= Richard S. Cooper =

American cardiologist and epidemiologist

Richard Stanley Cooper (born June 7, 1945) is an American cardiologist and epidemiologist who is Chair of the Department of Public Health Sciences at Loyola University Chicago's Stritch School of Medicine. He is known for researching hypertension and other cardiac diseases in individuals of African ancestry.

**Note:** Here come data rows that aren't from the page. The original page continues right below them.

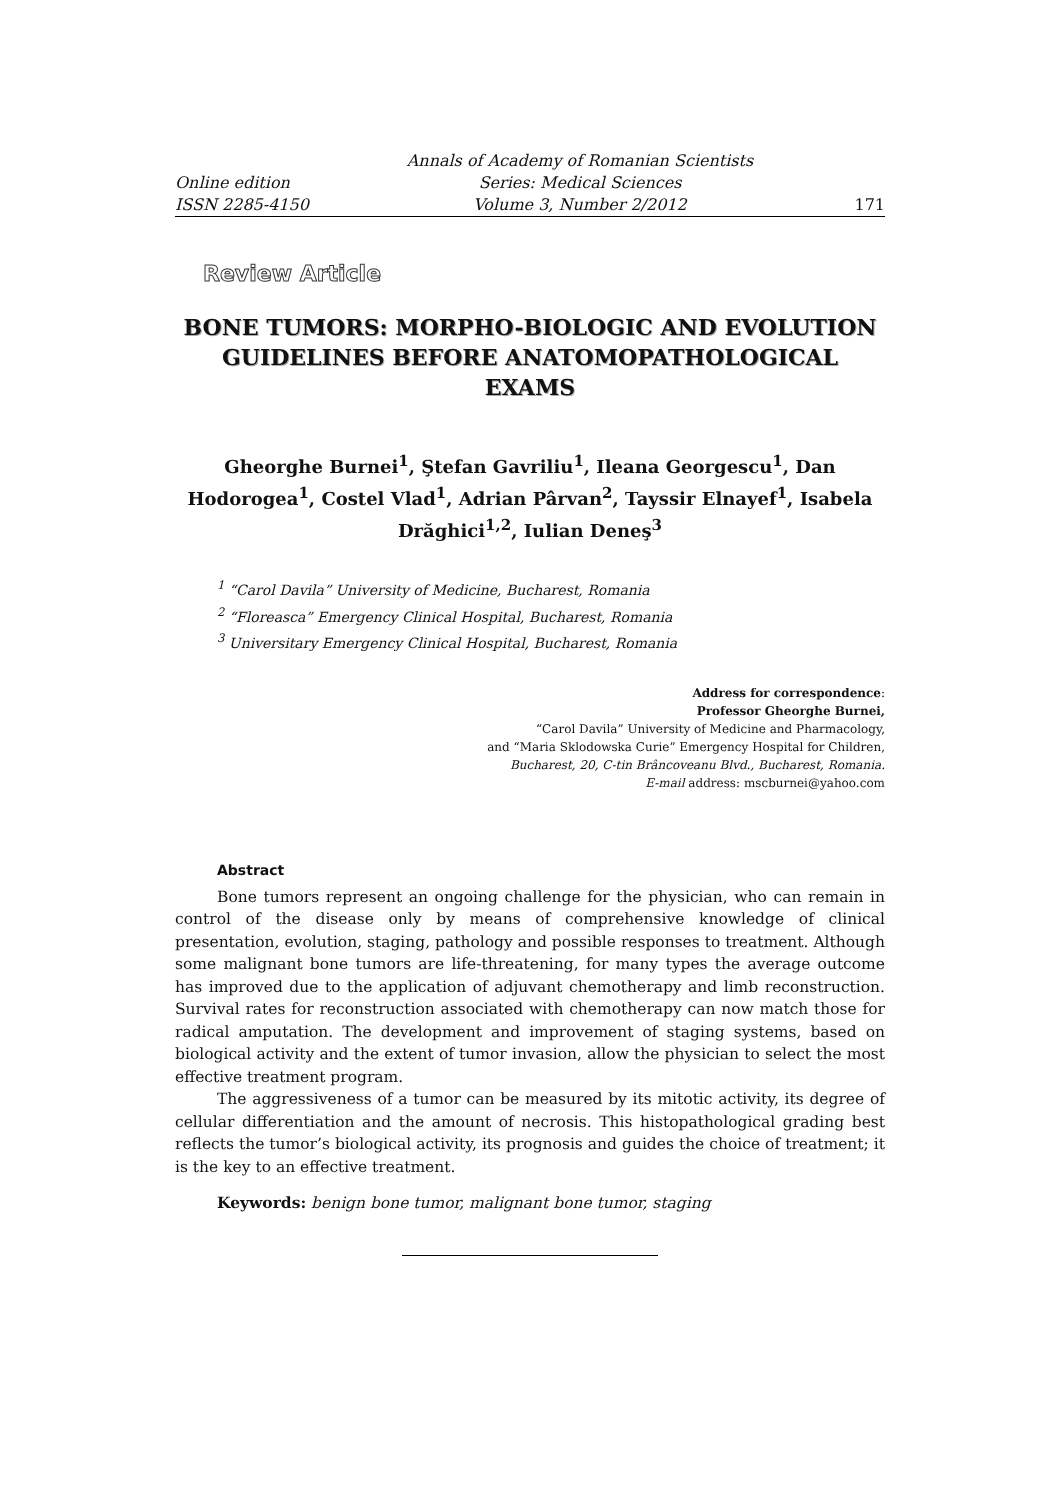Online edition
ISSN 2285-4150
Annals of Academy of Romanian Scientists
Series: Medical Sciences
Volume 3, Number 2/2012
171
Review Article
BONE TUMORS: MORPHO-BIOLOGIC AND EVOLUTION GUIDELINES BEFORE ANATOMOPATHOLOGICAL EXAMS
Gheorghe Burnei<sup>1</sup>, Ştefan Gavriliu<sup>1</sup>, Ileana Georgescu<sup>1</sup>, Dan Hodorogea<sup>1</sup>, Costel Vlad<sup>1</sup>, Adrian Pârvan<sup>2</sup>, Tayssir Elnayef<sup>1</sup>, Isabela Drăghici<sup>1,2</sup>, Iulian Deneş<sup>3</sup>
<sup>1</sup> “Carol Davila” University of Medicine, Bucharest, Romania
<sup>2</sup> “Floreasca” Emergency Clinical Hospital, Bucharest, Romania
<sup>3</sup> Universitary Emergency Clinical Hospital, Bucharest, Romania
Address for correspondence:
Professor Gheorghe Burnei,
“Carol Davila” University of Medicine and Pharmacology,
and “Maria Sklodowska Curie” Emergency Hospital for Children,
Bucharest, 20, C-tin Brâncoveanu Blvd., Bucharest, Romania.
E-mail address: mscburnei@yahoo.com
Abstract
Bone tumors represent an ongoing challenge for the physician, who can remain in control of the disease only by means of comprehensive knowledge of clinical presentation, evolution, staging, pathology and possible responses to treatment. Although some malignant bone tumors are life-threatening, for many types the average outcome has improved due to the application of adjuvant chemotherapy and limb reconstruction. Survival rates for reconstruction associated with chemotherapy can now match those for radical amputation. The development and improvement of staging systems, based on biological activity and the extent of tumor invasion, allow the physician to select the most effective treatment program.
The aggressiveness of a tumor can be measured by its mitotic activity, its degree of cellular differentiation and the amount of necrosis. This histopathological grading best reflects the tumor’s biological activity, its prognosis and guides the choice of treatment; it is the key to an effective treatment.
Keywords: benign bone tumor, malignant bone tumor, staging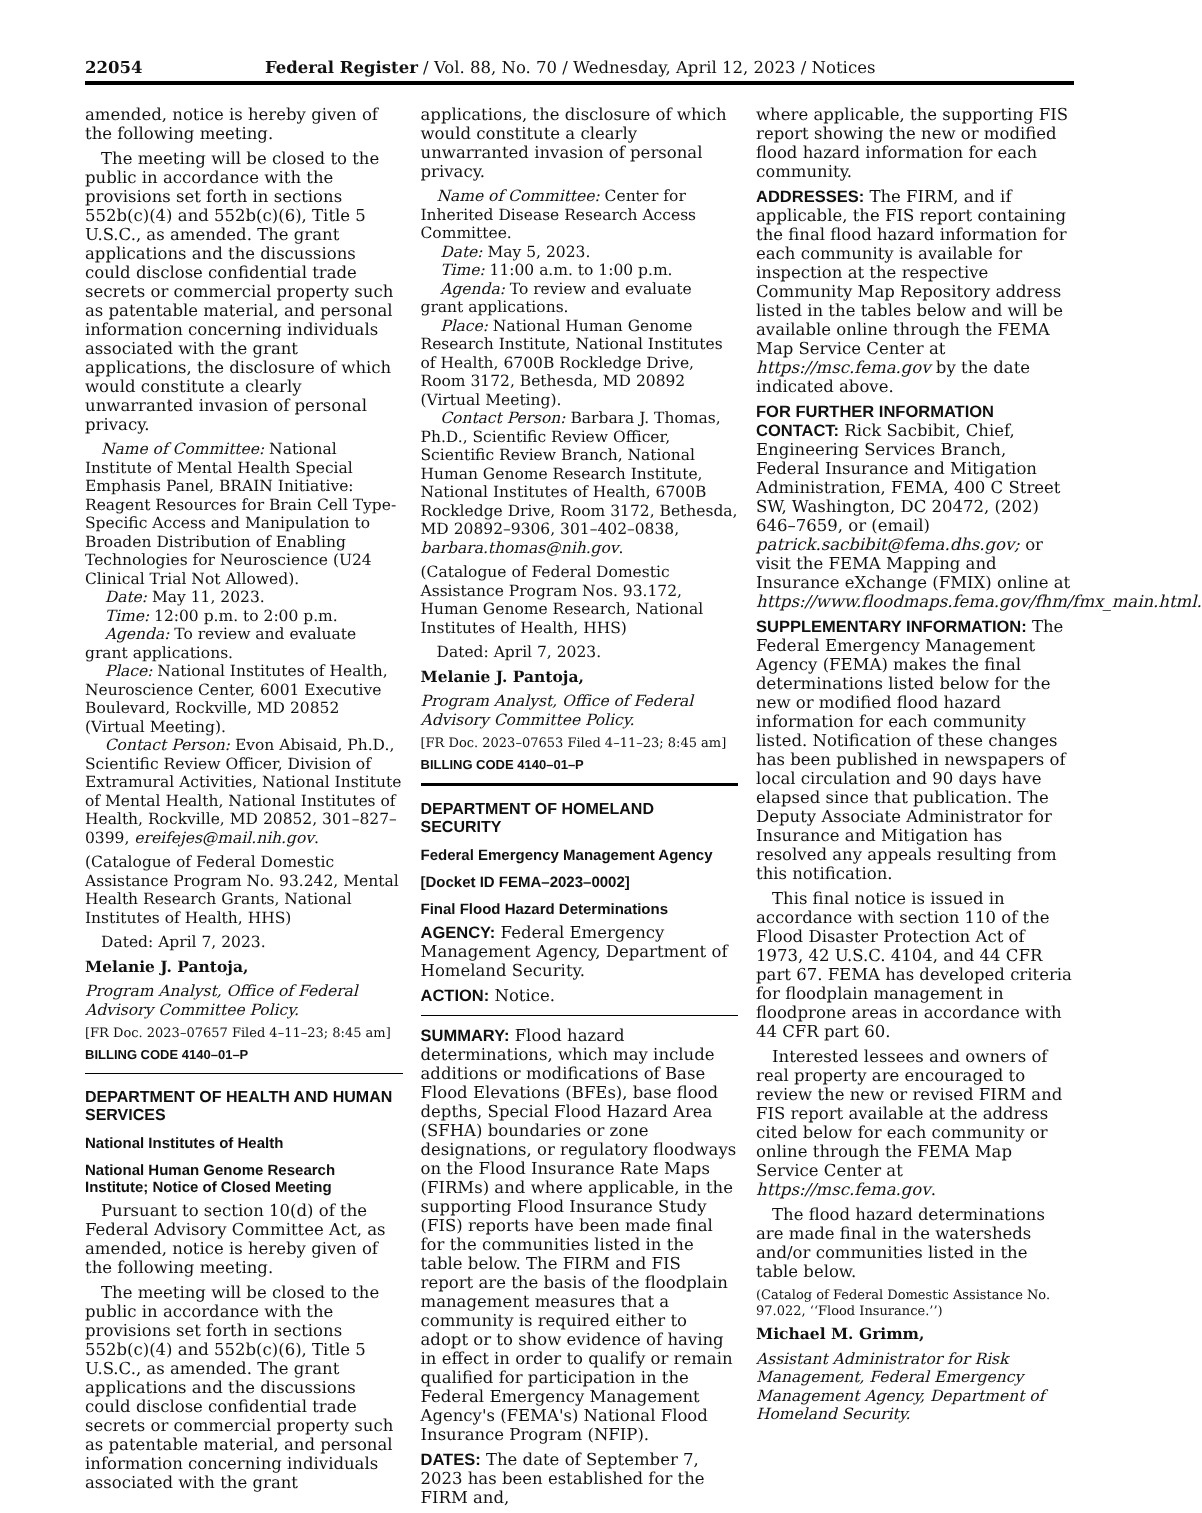22054 Federal Register / Vol. 88, No. 70 / Wednesday, April 12, 2023 / Notices
amended, notice is hereby given of the following meeting.
The meeting will be closed to the public in accordance with the provisions set forth in sections 552b(c)(4) and 552b(c)(6), Title 5 U.S.C., as amended. The grant applications and the discussions could disclose confidential trade secrets or commercial property such as patentable material, and personal information concerning individuals associated with the grant applications, the disclosure of which would constitute a clearly unwarranted invasion of personal privacy.
Name of Committee: National Institute of Mental Health Special Emphasis Panel, BRAIN Initiative: Reagent Resources for Brain Cell Type-Specific Access and Manipulation to Broaden Distribution of Enabling Technologies for Neuroscience (U24 Clinical Trial Not Allowed).
Date: May 11, 2023.
Time: 12:00 p.m. to 2:00 p.m.
Agenda: To review and evaluate grant applications.
Place: National Institutes of Health, Neuroscience Center, 6001 Executive Boulevard, Rockville, MD 20852 (Virtual Meeting).
Contact Person: Evon Abisaid, Ph.D., Scientific Review Officer, Division of Extramural Activities, National Institute of Mental Health, National Institutes of Health, Rockville, MD 20852, 301–827–0399, ereifejes@mail.nih.gov.
(Catalogue of Federal Domestic Assistance Program No. 93.242, Mental Health Research Grants, National Institutes of Health, HHS)
Dated: April 7, 2023.
Melanie J. Pantoja,
Program Analyst, Office of Federal Advisory Committee Policy.
[FR Doc. 2023–07657 Filed 4–11–23; 8:45 am]
BILLING CODE 4140–01–P
DEPARTMENT OF HEALTH AND HUMAN SERVICES
National Institutes of Health
National Human Genome Research Institute; Notice of Closed Meeting
Pursuant to section 10(d) of the Federal Advisory Committee Act, as amended, notice is hereby given of the following meeting.
The meeting will be closed to the public in accordance with the provisions set forth in sections 552b(c)(4) and 552b(c)(6), Title 5 U.S.C., as amended. The grant applications and the discussions could disclose confidential trade secrets or commercial property such as patentable material, and personal information concerning individuals associated with the grant
applications, the disclosure of which would constitute a clearly unwarranted invasion of personal privacy.
Name of Committee: Center for Inherited Disease Research Access Committee.
Date: May 5, 2023.
Time: 11:00 a.m. to 1:00 p.m.
Agenda: To review and evaluate grant applications.
Place: National Human Genome Research Institute, National Institutes of Health, 6700B Rockledge Drive, Room 3172, Bethesda, MD 20892 (Virtual Meeting).
Contact Person: Barbara J. Thomas, Ph.D., Scientific Review Officer, Scientific Review Branch, National Human Genome Research Institute, National Institutes of Health, 6700B Rockledge Drive, Room 3172, Bethesda, MD 20892–9306, 301–402–0838, barbara.thomas@nih.gov.
(Catalogue of Federal Domestic Assistance Program Nos. 93.172, Human Genome Research, National Institutes of Health, HHS)
Dated: April 7, 2023.
Melanie J. Pantoja,
Program Analyst, Office of Federal Advisory Committee Policy.
[FR Doc. 2023–07653 Filed 4–11–23; 8:45 am]
BILLING CODE 4140–01–P
DEPARTMENT OF HOMELAND SECURITY
Federal Emergency Management Agency
[Docket ID FEMA–2023–0002]
Final Flood Hazard Determinations
AGENCY: Federal Emergency Management Agency, Department of Homeland Security.
ACTION: Notice.
SUMMARY: Flood hazard determinations, which may include additions or modifications of Base Flood Elevations (BFEs), base flood depths, Special Flood Hazard Area (SFHA) boundaries or zone designations, or regulatory floodways on the Flood Insurance Rate Maps (FIRMs) and where applicable, in the supporting Flood Insurance Study (FIS) reports have been made final for the communities listed in the table below. The FIRM and FIS report are the basis of the floodplain management measures that a community is required either to adopt or to show evidence of having in effect in order to qualify or remain qualified for participation in the Federal Emergency Management Agency's (FEMA's) National Flood Insurance Program (NFIP).
DATES: The date of September 7, 2023 has been established for the FIRM and,
where applicable, the supporting FIS report showing the new or modified flood hazard information for each community.
ADDRESSES: The FIRM, and if applicable, the FIS report containing the final flood hazard information for each community is available for inspection at the respective Community Map Repository address listed in the tables below and will be available online through the FEMA Map Service Center at https://msc.fema.gov by the date indicated above.
FOR FURTHER INFORMATION CONTACT: Rick Sacbibit, Chief, Engineering Services Branch, Federal Insurance and Mitigation Administration, FEMA, 400 C Street SW, Washington, DC 20472, (202) 646–7659, or (email) patrick.sacbibit@fema.dhs.gov; or visit the FEMA Mapping and Insurance eXchange (FMIX) online at https://www.floodmaps.fema.gov/fhm/fmx_main.html.
SUPPLEMENTARY INFORMATION: The Federal Emergency Management Agency (FEMA) makes the final determinations listed below for the new or modified flood hazard information for each community listed. Notification of these changes has been published in newspapers of local circulation and 90 days have elapsed since that publication. The Deputy Associate Administrator for Insurance and Mitigation has resolved any appeals resulting from this notification.
This final notice is issued in accordance with section 110 of the Flood Disaster Protection Act of 1973, 42 U.S.C. 4104, and 44 CFR part 67. FEMA has developed criteria for floodplain management in floodprone areas in accordance with 44 CFR part 60.
Interested lessees and owners of real property are encouraged to review the new or revised FIRM and FIS report available at the address cited below for each community or online through the FEMA Map Service Center at https://msc.fema.gov.
The flood hazard determinations are made final in the watersheds and/or communities listed in the table below.
(Catalog of Federal Domestic Assistance No. 97.022, ‘‘Flood Insurance.’’)
Michael M. Grimm,
Assistant Administrator for Risk Management, Federal Emergency Management Agency, Department of Homeland Security.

==Early life and education==
Cooper was born on June 7, 1945, in Little Rock, Arkansas. Growing up in Arkansas, he often witnessed racial discrimination against African Americans, and this later inspired him to research racial disparities in health. He worked with Charles Rotimi on the TCF7L2 protein and susceptibility for Type 2 diabetes in Western African populations. He was educated at the University of Pennsylvania, graduating with a B.A. in English in 1967, and the University of Arkansas Medical School, from which he received his M.D. in 1971. He completed training in Internal Medicine and Cardiology at Montefiore Hospital Medical Center/Albert Einstein College of Medicine in the Bronx from 1971 to 1975, and subsequently received training in epidemiology, nutrition and preventive cardiology on an NIH Fellowship at Northwestern University.

==Academic career==
Cooper taught at Northwestern University Medical School from 1978 to 1983, and at the University of Illinois College of Medicine while serving as Director of Clinical Epidemiology at Cook County Hospital from 1985 to 1989. He joined Loyola as the Anthony B. Traub Professor and Chair of the Department of Public Health Sciences in 1989. Cooper initiated a long-running research program on cardiovascular disease in the African diaspora, involving study sites in Nigeria, Cameroon, St. Lucia, Barbados, Jamaica and metropolitan Chicago. This work has continued from 1991 through 2020, subsequently including research on obesity, diabetes and other cardio-metabolic syndromes. The project demonstrated the paramount role of social conditions and environmental exposures to risk of hypertension and obesity, providing a new perspective critical of the theory of "genetic susceptibility" among populations of African descent to these conditions that is frequently advocated within the scientific literature in the United States. He traveled widely in Africa and the Caribbean and held academic appointments at the University of Ibaban, Ibadan, Nigeria, and the University of the West Indies in Kingston, Jamaica. Cooper served as Director of a CDC-sponsored training program on prevention of cardiovascular diseases in Africa for 5 years from 2002–2007. He is founding editor-in-chief of the journal Ethnicity & Disease. He received an NIH MERIT award in 1998 for research in the African diaspora, and served as a member of the National Advisory Council of the National Human Genome Research Institute from 2008 to 2011. He has written widely on the concept of race, and its implications for health inequities and medical care. Recent publications have described both strengths and potential limitations of the application of genomic technology and the concept of "Precision Medicine" to prevention and treatment of common disease.